A vaccine to protect women from one of the biggest cancer killers could be available within five years.

Early clinical trials of a vaccine for cervical cancer have shown that it is 100% effective. It also protects against genital warts.

The breakthrough could help to save thousands of lives each year.

Cervical cancer is the second most common cancer in women under 35 in the UK. It claims 1,300 lives each year.

The vaccine works by triggering the body's immune system to attack the human papiloma virus (HPV), which has been linked to almost all cases of cervical cancer.

Further trials

Merck Sharp & Dohme, the company behind the vaccine, said further studies are needed but that it could be available in a few years.

The vaccine would be given to teenage girls.
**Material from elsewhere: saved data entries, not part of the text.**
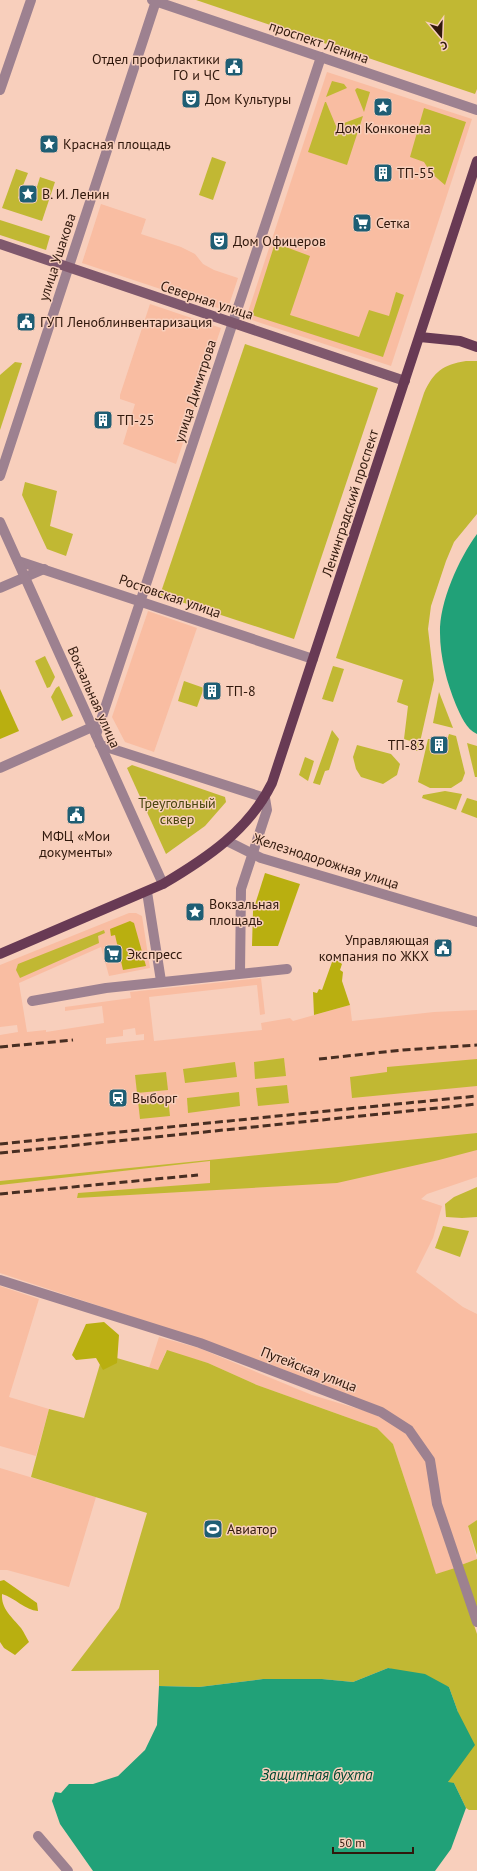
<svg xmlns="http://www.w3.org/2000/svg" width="477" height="1871" viewBox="0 0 477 1871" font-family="'PT Sans',sans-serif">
	<rect width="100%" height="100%" fill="#f8cfbc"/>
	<g fill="#f9bda2" fill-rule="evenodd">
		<polygon points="327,72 472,119 391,366 246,318"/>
		<polygon points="101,204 146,219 141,234 181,247 195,254 203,264 214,270 238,278 227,311 82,263"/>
		<polygon points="150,304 221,328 176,464 123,444 135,404 120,399 120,395"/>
		<polygon points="148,611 197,628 154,752 125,742 112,717"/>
		<path d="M129 913H136L142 916 150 968 109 976 101 947 19 983 27 1032 46 1030V1032L104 1023 102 1006 65 1011V1007L131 998 130 992 261 978 265 1014 260 1015 257 985 149 997 154 1041 262 1030 261 1023 290 1018 293 1021 350 1005 352 1021 434 1012 477 1010V1177L427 1194 421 1199 442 1206 433 1238 416 1272 463 1307 477 1314V1520L468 1527 477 1559 461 1565 440 1503 433 1458 412 1428 202 1340 0 1273V1035L18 1032 17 1025 0 1027V965ZM135 1028 136 1035 144 1034V1040L106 1044V1038L123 1036V1030Z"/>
		<polygon points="0,1286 39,1299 9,1397 49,1409 36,1456 0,1446"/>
		<polygon points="159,1337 199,1348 312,1395 369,1412 398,1426 410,1438 426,1461 455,1568 436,1575 393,1444 377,1428 257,1385 208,1363 166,1351 158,1371 149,1368"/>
		<polygon points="0,1468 96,1497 69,1587 7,1570 0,1570"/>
	</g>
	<g fill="#c1b833">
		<polygon points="196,0 477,0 477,89 475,94"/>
		<polygon points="332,81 344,84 347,88 326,97"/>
		<polygon points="357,88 370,92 364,112 355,90"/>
		<polygon points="325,102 326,102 336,126 363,116 347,165 308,152"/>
		<polygon points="424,108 466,122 445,185 431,173 424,162 410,157"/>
		<polygon points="212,157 226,162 213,200 199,195"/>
		<polygon points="16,169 28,173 18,198 32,203 40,177 55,182 42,221 2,208"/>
		<polygon points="0,220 50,236 46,250 0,235"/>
		<polygon points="275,243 310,256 290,315 359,337 369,310 389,316 396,292 404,295 383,357 252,315"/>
		<polygon points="245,344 378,388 294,639 160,595"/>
		<path d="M466 361H477V514L454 542 446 561 431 606 428 629 434 680 418 751H416L413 742 404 739 408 706 397 702 403 680 336 658 424 393C434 371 443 365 466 361Z"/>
		<polygon points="15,362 22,363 0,430 0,375"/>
		<polygon points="25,482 57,491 50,526 73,534 66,556 47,549 22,495"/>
		<polygon points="45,656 55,677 50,687 47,688 35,661"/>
		<polygon points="333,666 344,669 333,702 322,699"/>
		<polygon points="184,681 204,688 197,707 178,701"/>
		<polygon points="59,686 73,716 62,721 51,697 56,688"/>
		<polygon points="439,692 453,728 433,723"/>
		<polygon points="332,730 339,739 329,770 325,771 320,785 313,783"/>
		<polygon points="449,734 456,736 465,773 462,781 451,788 430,788 418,782 428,739 435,739 432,750 443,753"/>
		<polygon points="467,743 477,746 477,777 475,777"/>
		<polygon points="357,745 391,754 400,764 397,775 383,784 361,777 356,769 353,757"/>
		<polygon points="305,757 314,761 308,781 299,775"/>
		<polygon points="132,765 225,797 226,802 205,826 166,854 127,768"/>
		<polygon points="445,791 462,794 456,810 422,798 423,795"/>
		<polygon points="467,798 477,801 477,818 461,812"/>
		<polygon points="104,930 105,933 98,936 99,943 20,978 16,970 18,964"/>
		<polygon points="284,1058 286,1076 255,1079 254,1062"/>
		<polygon points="477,1059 477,1086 352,1098 350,1077 387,1072 387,1067"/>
		<polygon points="235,1062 237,1077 185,1083 183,1069"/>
		<polygon points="166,1072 168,1090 137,1093 135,1075"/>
		<polygon points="287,1085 289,1103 258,1106 256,1088"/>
		<polygon points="239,1092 240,1106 188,1113 187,1098"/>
		<polygon points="168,1098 170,1116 140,1119 138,1101"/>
		<polygon points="477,1133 477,1150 439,1160 337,1183 77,1198 78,1193 210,1183 210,1161 0,1185 0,1181"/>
		<polygon points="477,1187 477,1217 462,1218 446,1217 445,1204 454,1197"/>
		<polygon points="443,1226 469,1231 460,1257 435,1248"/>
		<polygon points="167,1350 208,1363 257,1385 377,1428 393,1444 436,1574 455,1568 477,1634 477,1810 469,1810 466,1808 454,1783 448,1783 458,1712 449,1687 388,1668 353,1682 322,1679 263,1679 199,1687 159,1686 159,1670 71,1671 119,1608 147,1513 31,1477 49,1409 84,1418 103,1354 158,1370"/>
		<polygon points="477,1520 477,1555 468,1526"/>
		<polygon points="477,1559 477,1611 461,1565"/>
	</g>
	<g fill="#b9af10">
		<polygon points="0,689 19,731 0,739"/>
		<polygon points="265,873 300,884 278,946 252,946 253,911"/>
		<polygon points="130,921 134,923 146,966 123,970 115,935 111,936 110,929"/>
		<polygon points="337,960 342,964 340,970 343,972 342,981 350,1005 314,1015 313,992 317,993 319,989 322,990 332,962"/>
		<polygon points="104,1322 119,1335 117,1363 103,1370 96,1358 76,1360 72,1355 86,1324"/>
		<path d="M4 1580 37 1603 38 1611C25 1610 15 1598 2 1594 1 1609 12 1617 21 1628 24 1632 26 1637 29 1642L15 1655 4 1648 0 1642V1581Z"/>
	</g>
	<g fill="#21a178">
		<path d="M477 534V734C466 729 461 716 456 705 447 683 440 657 440 633 439 603 459 558 477 534Z"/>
		<polygon points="388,1668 425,1674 449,1687 458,1712 475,1745 448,1782 454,1783 466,1808 451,1849 435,1871 93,1871 60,1824 52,1801 55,1792 61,1793 69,1784 93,1784 118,1776 145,1750 157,1725 159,1686 199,1687 263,1679 322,1679 353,1682"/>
	</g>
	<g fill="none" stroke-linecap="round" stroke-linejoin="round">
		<g stroke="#9d8190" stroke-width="10">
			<polyline points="152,0 477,110"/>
			<polyline points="0,90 31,0"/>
			<polyline points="0,476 156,1"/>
			<polyline points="18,561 313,659"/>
			<polyline points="0,588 44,569"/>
			<polyline points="96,735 321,57"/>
			<polyline points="100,745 265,798 267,810 241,889 240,973"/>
			<polyline points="0,768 99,724"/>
			<polyline points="227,841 261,858 477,922"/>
			<polyline points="147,892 161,981"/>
			<polyline points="32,1001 106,988 287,969"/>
			<polyline points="0,1280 200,1343 381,1412 409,1430 430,1460 437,1504 477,1622"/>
			<polyline points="38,1836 68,1871"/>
		</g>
		<polyline stroke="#9d8190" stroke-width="10" points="0,522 163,884"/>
		<polyline stroke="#7f586d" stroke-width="10" points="0,244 405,381"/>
		<g stroke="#683a54" stroke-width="10">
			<polyline points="420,337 460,341 477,347"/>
			<path d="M0 954 163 884C207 858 249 830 272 783L477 161"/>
		</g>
		<g stroke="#482e22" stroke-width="3" stroke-dasharray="8 4" stroke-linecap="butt">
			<polyline points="0,1047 73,1040"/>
			<polyline points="319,1059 403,1050 477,1045"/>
			<polyline points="0,1144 477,1096"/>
			<polyline points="0,1153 477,1104"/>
			<polyline points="0,1194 198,1175"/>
		</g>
	</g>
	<defs>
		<g id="civic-square" transform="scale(1)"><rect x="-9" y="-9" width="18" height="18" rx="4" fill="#1f5e74" stroke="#f8cfbc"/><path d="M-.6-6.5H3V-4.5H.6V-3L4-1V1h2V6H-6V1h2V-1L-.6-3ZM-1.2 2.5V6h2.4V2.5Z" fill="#fff"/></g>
		<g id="theatre-square" transform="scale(1)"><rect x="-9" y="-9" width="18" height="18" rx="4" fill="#1f5e74" stroke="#f8cfbc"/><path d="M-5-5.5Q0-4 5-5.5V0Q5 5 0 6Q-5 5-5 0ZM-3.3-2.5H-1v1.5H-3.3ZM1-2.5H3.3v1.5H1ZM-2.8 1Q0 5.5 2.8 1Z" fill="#fff"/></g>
		<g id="sight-square" transform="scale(1)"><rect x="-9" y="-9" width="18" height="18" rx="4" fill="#1f5e74" stroke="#f8cfbc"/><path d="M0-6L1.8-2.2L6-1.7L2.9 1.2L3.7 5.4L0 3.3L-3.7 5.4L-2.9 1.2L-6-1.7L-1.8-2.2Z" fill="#fff"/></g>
		<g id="building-square" transform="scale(1)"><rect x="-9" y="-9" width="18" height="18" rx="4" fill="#1f5e74" stroke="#f8cfbc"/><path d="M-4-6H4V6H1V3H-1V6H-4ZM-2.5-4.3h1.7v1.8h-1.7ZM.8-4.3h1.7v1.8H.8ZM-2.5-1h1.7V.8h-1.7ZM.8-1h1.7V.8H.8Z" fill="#fff"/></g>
		<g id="supermarket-square" transform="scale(1)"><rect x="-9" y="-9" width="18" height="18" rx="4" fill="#1f5e74" stroke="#f8cfbc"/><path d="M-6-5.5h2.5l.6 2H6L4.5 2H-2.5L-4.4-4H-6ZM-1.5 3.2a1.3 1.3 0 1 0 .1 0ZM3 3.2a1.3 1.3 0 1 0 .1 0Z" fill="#fff"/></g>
		<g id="station-square" transform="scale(1)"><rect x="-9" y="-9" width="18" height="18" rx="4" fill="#1f5e74" stroke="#f8cfbc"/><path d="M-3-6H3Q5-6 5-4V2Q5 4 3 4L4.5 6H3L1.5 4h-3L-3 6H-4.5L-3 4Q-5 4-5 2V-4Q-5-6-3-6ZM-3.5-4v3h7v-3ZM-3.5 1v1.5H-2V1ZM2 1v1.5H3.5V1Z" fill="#fff"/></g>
		<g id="stadium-square" transform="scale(1)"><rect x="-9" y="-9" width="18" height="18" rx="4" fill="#1f5e74" stroke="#f8cfbc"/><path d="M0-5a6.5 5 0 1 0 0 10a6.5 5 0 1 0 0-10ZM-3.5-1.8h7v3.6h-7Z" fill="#fff"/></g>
	</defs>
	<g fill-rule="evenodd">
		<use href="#civic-square" x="234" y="67"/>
		<use href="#theatre-square" x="191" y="99"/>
		<use href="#sight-square" x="383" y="107"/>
		<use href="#sight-square" x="49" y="144"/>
		<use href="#building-square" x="383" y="173"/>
		<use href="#sight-square" x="28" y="194"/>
		<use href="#supermarket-square" x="362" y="223"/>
		<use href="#theatre-square" x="219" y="241"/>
		<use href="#civic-square" x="26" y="322"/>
		<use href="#building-square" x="103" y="420"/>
		<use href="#building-square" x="212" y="691"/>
		<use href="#building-square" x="439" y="745"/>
		<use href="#civic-square" x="76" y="815"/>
		<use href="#sight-square" x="195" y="912"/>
		<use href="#civic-square" x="443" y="948"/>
		<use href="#supermarket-square" x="113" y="954"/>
		<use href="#station-square" x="118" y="1098"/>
		<use href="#stadium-square" x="213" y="1529"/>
	</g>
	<g text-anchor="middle" stroke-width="3" stroke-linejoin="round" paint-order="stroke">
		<g font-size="14" fill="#30180c" stroke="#f8cfbc">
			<text transform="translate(319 42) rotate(19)" y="5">проспект Ленина</text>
			<text transform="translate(57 257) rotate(-72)" y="5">улица Ушакова</text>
			<text transform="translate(207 300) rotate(18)" y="5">Северная улица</text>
			<text transform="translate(195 391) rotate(-72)" y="5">улица Димитрова</text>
			<text transform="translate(350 503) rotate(-72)" y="5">Ленинградский проспект</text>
			<text transform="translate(170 596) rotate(19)" y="5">Ростовская улица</text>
			<text transform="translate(94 697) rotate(66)" y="5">Вокзальная улица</text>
			<text transform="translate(326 861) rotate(18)" y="5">Железнодорожная улица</text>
			<text transform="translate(309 1369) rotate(21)" y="5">Путейская улица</text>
		</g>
		<g font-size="14" fill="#30180c" stroke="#f8cfbc" text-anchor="start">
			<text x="220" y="64" text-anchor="end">Отдел профилактики<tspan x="220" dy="16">ГО и ЧС</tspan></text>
			<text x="205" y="104">Дом Культуры</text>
			<text x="383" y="133" text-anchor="middle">Дом Конконена</text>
			<text x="63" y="149">Красная площадь</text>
			<text x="397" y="178">ТП-55</text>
			<text x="42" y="199">В. И. Ленин</text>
			<text x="376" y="228">Сетка</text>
			<text x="233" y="246">Дом Офицеров</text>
			<text x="40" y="327">ГУП Леноблинвентаризация</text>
			<text x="117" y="425">ТП-25</text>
			<text x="226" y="696">ТП-8</text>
			<text x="425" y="750" text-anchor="end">ТП-83</text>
			<text x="76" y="841" text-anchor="middle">МФЦ «Мои<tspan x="76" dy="16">документы»</tspan></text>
			<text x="209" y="909">Вокзальная<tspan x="209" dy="16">площадь</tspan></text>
			<text x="429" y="945" text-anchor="end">Управляющая<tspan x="429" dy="16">компания по ЖКХ</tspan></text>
			<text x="127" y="959">Экспресс</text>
			<text x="132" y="1103">Выборг</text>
			<text x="227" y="1534">Авиатор</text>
		</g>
		<g font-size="14" fill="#4a460e" stroke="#f8cfbc">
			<text x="177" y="808">Треугольный<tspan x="177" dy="16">сквер</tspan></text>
		</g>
		<g font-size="15" font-style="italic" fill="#004832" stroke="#f8cfbc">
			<text x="317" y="1780">Защитная бухта</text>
		</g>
	</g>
	<g transform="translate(441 36) rotate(161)" stroke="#f8cfbc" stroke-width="3" paint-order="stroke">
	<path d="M0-3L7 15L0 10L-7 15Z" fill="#30180c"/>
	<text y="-6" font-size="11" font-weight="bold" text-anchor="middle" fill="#30180c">С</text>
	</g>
	<path d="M333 1847v6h80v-6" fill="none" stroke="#30180c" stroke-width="2"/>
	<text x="339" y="1847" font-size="12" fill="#30180c" stroke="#f8cfbc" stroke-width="3" paint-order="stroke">50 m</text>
</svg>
It would only work in females who have not yet become sexually active.

The vaccine fights four of the most common strains of HPV, including a strain that causes genital warts.

Early trials on almost 2,400 women between the ages of 16 and 23 in the United States have shown that it reduced the incidence of HPV by 100% after one year.
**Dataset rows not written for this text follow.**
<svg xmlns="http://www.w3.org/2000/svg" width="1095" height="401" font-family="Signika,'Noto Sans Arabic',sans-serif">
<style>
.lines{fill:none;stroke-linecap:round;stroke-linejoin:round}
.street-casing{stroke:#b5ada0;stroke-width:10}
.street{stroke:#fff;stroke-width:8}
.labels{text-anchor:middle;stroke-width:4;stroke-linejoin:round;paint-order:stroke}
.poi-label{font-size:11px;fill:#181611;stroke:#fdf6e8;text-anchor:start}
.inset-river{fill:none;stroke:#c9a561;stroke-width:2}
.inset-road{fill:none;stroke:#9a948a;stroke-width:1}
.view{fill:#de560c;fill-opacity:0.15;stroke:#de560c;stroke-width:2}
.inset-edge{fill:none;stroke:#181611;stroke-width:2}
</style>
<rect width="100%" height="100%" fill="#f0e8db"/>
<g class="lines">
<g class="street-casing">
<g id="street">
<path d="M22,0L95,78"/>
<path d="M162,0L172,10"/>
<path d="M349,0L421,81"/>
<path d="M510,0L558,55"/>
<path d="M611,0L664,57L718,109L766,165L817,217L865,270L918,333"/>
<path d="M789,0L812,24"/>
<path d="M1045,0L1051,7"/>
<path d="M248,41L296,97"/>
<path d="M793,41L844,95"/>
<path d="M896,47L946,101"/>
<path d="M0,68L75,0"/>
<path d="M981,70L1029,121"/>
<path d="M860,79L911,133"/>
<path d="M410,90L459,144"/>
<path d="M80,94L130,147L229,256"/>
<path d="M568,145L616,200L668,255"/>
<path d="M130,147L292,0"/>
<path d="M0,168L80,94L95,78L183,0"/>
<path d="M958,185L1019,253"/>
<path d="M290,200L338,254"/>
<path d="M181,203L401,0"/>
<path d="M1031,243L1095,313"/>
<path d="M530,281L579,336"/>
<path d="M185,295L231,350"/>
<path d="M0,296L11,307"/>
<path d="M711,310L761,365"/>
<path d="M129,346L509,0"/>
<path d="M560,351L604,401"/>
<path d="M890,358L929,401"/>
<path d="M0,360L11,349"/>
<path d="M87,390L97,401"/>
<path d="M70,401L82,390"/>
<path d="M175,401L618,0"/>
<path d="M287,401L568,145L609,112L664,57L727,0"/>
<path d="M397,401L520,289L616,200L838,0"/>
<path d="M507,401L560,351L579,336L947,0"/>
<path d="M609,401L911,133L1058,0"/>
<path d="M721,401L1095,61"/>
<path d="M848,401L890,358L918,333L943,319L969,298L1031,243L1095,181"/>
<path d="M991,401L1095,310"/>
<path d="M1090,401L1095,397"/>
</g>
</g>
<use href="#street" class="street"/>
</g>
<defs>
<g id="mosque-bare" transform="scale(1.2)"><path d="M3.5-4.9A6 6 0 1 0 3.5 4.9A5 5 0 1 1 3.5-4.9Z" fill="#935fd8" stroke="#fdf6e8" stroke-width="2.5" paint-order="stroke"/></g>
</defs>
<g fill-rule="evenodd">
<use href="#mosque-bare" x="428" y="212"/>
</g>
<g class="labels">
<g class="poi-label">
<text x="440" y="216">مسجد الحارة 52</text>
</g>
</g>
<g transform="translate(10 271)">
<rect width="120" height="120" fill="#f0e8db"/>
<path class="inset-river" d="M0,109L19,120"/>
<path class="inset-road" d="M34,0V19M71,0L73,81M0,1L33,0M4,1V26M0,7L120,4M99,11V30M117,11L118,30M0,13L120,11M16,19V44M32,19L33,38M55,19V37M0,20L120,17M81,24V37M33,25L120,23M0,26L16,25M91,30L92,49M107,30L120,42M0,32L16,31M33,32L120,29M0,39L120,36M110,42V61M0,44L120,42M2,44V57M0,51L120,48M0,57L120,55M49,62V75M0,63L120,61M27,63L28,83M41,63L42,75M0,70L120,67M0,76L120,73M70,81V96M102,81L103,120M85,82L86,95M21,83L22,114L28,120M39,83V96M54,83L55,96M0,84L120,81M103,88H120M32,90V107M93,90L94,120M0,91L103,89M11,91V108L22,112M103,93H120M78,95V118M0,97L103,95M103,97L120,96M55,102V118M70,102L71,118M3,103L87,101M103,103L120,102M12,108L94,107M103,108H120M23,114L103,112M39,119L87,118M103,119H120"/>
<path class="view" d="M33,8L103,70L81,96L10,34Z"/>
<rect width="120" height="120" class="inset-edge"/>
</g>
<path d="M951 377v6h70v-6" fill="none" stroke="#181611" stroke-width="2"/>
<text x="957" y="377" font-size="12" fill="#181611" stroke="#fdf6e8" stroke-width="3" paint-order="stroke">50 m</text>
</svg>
Merck Sharp & Dohme is now recruiting 6,000 women worldwide to take part in phase three trials.

These will include 250 women at centres in Glasgow, London and Nottingham.

If the trials are successful the company will then be able to apply for a licence to manufacture and sell the vaccine.
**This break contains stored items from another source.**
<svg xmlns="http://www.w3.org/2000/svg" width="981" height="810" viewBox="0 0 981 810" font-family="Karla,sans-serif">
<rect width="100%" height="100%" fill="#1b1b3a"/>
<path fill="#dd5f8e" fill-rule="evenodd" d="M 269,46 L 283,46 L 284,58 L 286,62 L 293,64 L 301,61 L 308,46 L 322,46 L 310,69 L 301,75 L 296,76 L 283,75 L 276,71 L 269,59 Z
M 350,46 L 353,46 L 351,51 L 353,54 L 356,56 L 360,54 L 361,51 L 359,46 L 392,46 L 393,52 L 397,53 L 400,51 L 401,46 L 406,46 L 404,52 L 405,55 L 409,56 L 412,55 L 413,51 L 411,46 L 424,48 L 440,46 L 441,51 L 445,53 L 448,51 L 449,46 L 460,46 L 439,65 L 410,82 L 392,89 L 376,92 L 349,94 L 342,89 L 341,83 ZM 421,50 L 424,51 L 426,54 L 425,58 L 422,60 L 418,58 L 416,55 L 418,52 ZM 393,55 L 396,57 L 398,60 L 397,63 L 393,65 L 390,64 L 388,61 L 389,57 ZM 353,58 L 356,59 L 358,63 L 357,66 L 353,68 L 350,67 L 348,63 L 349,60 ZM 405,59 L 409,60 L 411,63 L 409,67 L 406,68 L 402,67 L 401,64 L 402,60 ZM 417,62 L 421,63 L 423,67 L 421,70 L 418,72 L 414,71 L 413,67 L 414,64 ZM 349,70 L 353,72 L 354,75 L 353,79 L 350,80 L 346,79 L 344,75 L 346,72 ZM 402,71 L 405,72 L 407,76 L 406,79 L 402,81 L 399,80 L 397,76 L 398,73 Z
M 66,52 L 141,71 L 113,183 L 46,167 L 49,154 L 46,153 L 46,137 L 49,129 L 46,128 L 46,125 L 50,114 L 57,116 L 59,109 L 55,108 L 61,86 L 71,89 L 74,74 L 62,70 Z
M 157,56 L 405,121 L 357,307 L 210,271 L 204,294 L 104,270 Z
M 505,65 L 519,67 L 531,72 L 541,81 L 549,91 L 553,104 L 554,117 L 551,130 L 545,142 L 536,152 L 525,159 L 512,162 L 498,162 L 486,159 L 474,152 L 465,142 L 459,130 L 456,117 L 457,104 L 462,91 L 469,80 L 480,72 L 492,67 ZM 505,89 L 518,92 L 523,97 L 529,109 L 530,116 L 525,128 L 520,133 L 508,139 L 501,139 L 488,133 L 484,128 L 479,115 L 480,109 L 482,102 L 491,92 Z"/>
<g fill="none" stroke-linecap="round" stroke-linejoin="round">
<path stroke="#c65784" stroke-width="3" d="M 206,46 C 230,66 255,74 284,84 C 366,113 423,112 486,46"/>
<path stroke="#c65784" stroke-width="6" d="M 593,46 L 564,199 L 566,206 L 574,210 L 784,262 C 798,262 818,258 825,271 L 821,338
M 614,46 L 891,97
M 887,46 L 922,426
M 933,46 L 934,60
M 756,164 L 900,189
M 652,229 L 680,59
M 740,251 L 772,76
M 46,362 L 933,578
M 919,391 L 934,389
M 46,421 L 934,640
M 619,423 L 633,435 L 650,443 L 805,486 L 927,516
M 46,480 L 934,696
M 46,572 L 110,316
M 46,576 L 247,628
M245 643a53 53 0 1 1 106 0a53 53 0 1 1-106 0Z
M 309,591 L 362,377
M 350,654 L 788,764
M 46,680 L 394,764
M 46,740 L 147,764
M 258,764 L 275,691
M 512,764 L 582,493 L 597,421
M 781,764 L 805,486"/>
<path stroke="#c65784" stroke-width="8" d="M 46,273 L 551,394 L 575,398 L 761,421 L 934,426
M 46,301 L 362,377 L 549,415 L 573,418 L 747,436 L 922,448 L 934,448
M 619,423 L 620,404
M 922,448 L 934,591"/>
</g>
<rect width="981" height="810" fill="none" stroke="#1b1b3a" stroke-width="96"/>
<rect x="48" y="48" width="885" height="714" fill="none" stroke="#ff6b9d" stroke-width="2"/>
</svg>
A company spokeswoman told BBC News Online: "Recruitment is currently under way in three centres in the UK. If these phase three trials are successful then we may have a vaccine within several years."

Dr Anne Szarewksi, a clinical consultant at Cancer Research UK, described the results as "very exciting".

"These results look very, very good. People have been trying to get a vaccine for years and years," she told BBC News Online.

"This is really the holy grail of cancer research. It is very exciting."

But Dr Szarewski warned that the vaccine would not help women who have already become sexually active.

"This vaccine would have to be given to teenage or young girls who haven't become sexually active yet.

"An entire generation who have already become sexually active would not benefit."

But she added: "Once it does become available to a new generation of women then I see a situation where they will no longer have to have smear tests."

HPVs are a group of more than 80 different types of virus. They can be transmitted through sexual intercourse and have been linked to cervical cancer.

It is estimated that up to 15% of women aged 20 to 30 women and up to 6% of women over 40 carry the virus. The majority do not go on to develop cancer.